Real-world use cases at Custom Ink

So I know, like, the not in function is, like, probably not that exciting of a function to use. So I wanted to kind of give some examples of some use cases that we use it over at Custom Ink. Connecting to a SQL database. You know, I think, maybe just me, I go online and I find this all the time, and this is from the RStudio website, is this right here, this whole credentials. This is, like, 12 line of codes. I have no reason why I ever want to remember this. I don't ever want to remember this.

And so I created a function called InkBase. Custom Ink likes to brand everything. Our mascot is called Inky. So databases are InkBases. And so I created a function, InkBase. And then what we can do, and then set up some documentation, and here you can see, like, how do you, you know, what do you need? You need to install the package keyring, the library is keyring, and then how would you set that up? You go keyset, so what's the service that you're using, what's your username, you know, it would pop up and give you a password that you need to put in there that it secures. And so it has, like, some setup in the documentation for new users who have not connected to a SQL database.

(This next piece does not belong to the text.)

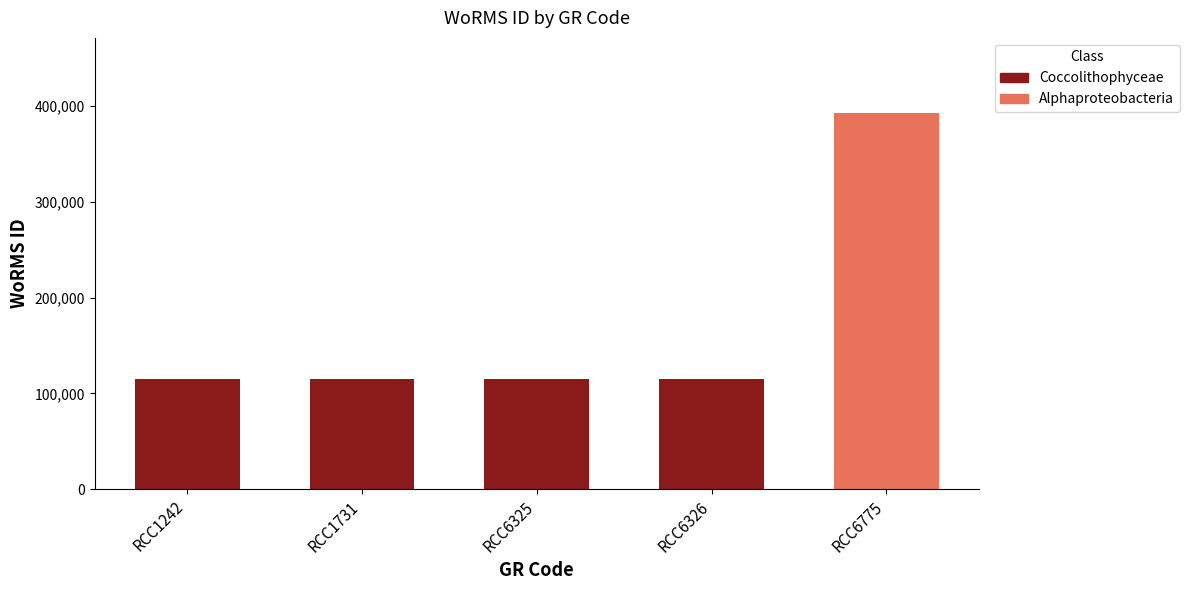

List the labels in order of value, largest first.

RCC6775, RCC1242, RCC1731, RCC6325, RCC6326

And then another thing that I like is GetSQL. Just like, you know, when you go read underscore CSV, this is the same thing. I like to code in a different IDE for SQL and then save it down, rather than having maybe, like, 100 lines of a SQL statement or 1,000 lines of a SQL statement in R, I rather have it in a different file and then call that file, read it in, and then run that query. And so I created this function, which is like a GetSQL. And it's just, like, takes in the SQL file and just takes it in as a text file.

And so, yeah, so you can see here, you know, we're using, this is no longer R Markdown, a QMD file. And so I'm going ink base for the function. I bring in R PostgreSQL. And then I come over here and I go, OK, I want to pull in orders. So I go to this orders.sql file, which is on the right side right there. I pull it in. And then I, you know, put my connection in there, which is this Redshift connection, orders, and then pull in the data. And I can see that the data is up there at the top right of R.

And then another one that I like is, I love data tables when you put them in, like, R Markdown files, because then it allows users, you have visualizations, and then what's the data behind those visualizations. But one thing that I want users to be able to do once I give them my R Markdown file is I want them to have the ability to copy it or download it as a CSV, so maybe they can do their own visualizations, because maybe they have some other additional analytics they want to do on their side. And again, like, I would have to write all of that stuff, which I have no intention to try to remember.

And so I created a function where you can just, you know, it has copy CSV, and then the length menu, you can just enter it in there, you know, for the Y one. You can say, hey, I want it to be 10 rows long, 15, 25, whatever you want. And that looks like this, where you have the copy and then CSV at the top. Rather than having to remember all that, I can just call that function.

And that is the end of my talk. If you want to see this, this is going to be on the RStudio GitHub page. It's not up there now, but I'll put this up there.